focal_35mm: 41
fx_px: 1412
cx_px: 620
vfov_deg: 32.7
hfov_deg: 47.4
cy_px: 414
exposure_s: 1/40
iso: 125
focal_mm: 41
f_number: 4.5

—————

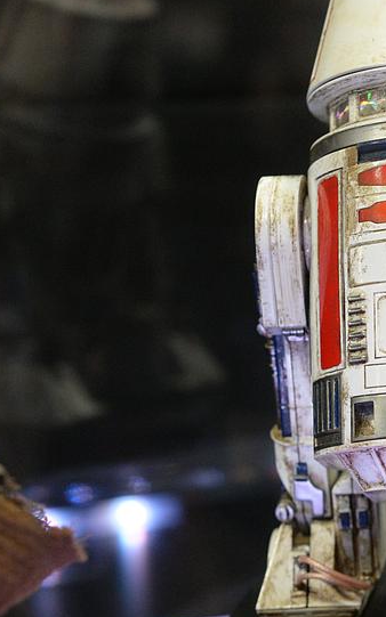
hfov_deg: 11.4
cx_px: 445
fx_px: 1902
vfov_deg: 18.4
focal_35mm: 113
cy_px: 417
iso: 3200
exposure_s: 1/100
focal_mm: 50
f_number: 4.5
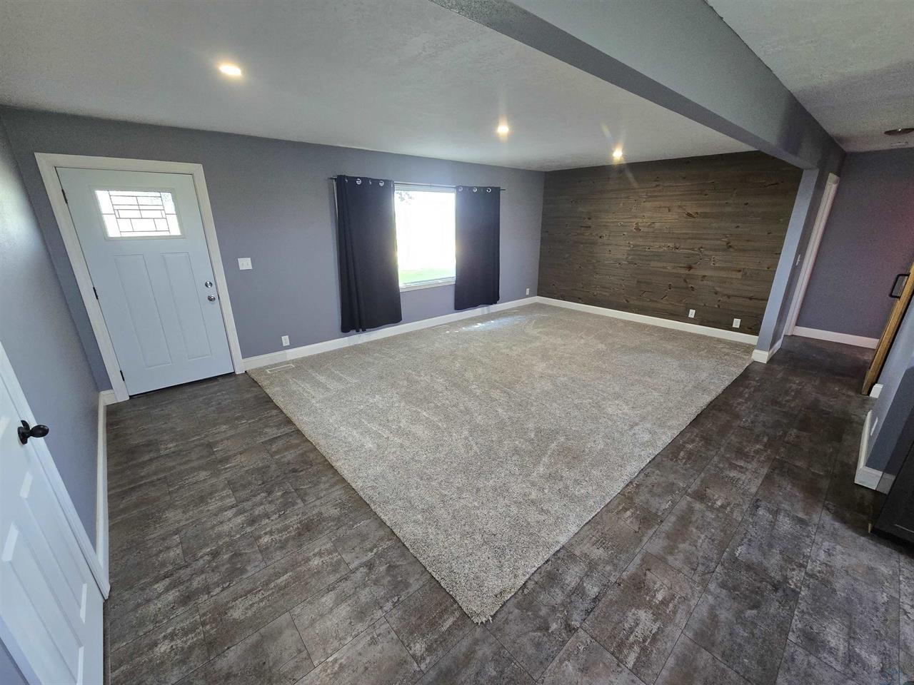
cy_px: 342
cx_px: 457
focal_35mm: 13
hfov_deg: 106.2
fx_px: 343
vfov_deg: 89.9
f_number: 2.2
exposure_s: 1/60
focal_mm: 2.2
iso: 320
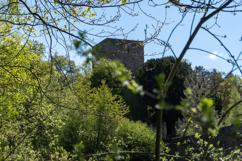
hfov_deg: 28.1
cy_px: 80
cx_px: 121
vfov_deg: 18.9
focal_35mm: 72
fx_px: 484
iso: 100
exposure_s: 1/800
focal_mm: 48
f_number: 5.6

—————

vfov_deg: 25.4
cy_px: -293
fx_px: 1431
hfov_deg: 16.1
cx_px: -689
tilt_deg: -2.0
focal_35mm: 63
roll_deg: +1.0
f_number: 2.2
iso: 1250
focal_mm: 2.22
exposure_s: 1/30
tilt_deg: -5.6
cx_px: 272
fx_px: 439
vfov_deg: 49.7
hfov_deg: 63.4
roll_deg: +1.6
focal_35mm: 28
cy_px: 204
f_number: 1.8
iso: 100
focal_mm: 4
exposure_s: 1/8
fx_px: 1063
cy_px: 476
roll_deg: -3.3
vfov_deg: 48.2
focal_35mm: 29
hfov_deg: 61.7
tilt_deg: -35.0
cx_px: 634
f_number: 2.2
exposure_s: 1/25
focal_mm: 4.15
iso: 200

—————

- [WORK INSTRUCTION]: Using the data above, return the lines from the one holding "exposure_s: 1/100" through the one holding "f_number: 5.6" exactly, but not the pictures.

- [PROBLEM SOLUTION]:
exposure_s: 1/100
focal_mm: 50
f_number: 4.5
cy_px: 342
cx_px: 457
focal_35mm: 13
hfov_deg: 106.2
fx_px: 343
vfov_deg: 89.9
f_number: 2.2
exposure_s: 1/60
focal_mm: 2.2
iso: 320
hfov_deg: 28.1
cy_px: 80
cx_px: 121
vfov_deg: 18.9
focal_35mm: 72
fx_px: 484
iso: 100
exposure_s: 1/800
focal_mm: 48
f_number: 5.6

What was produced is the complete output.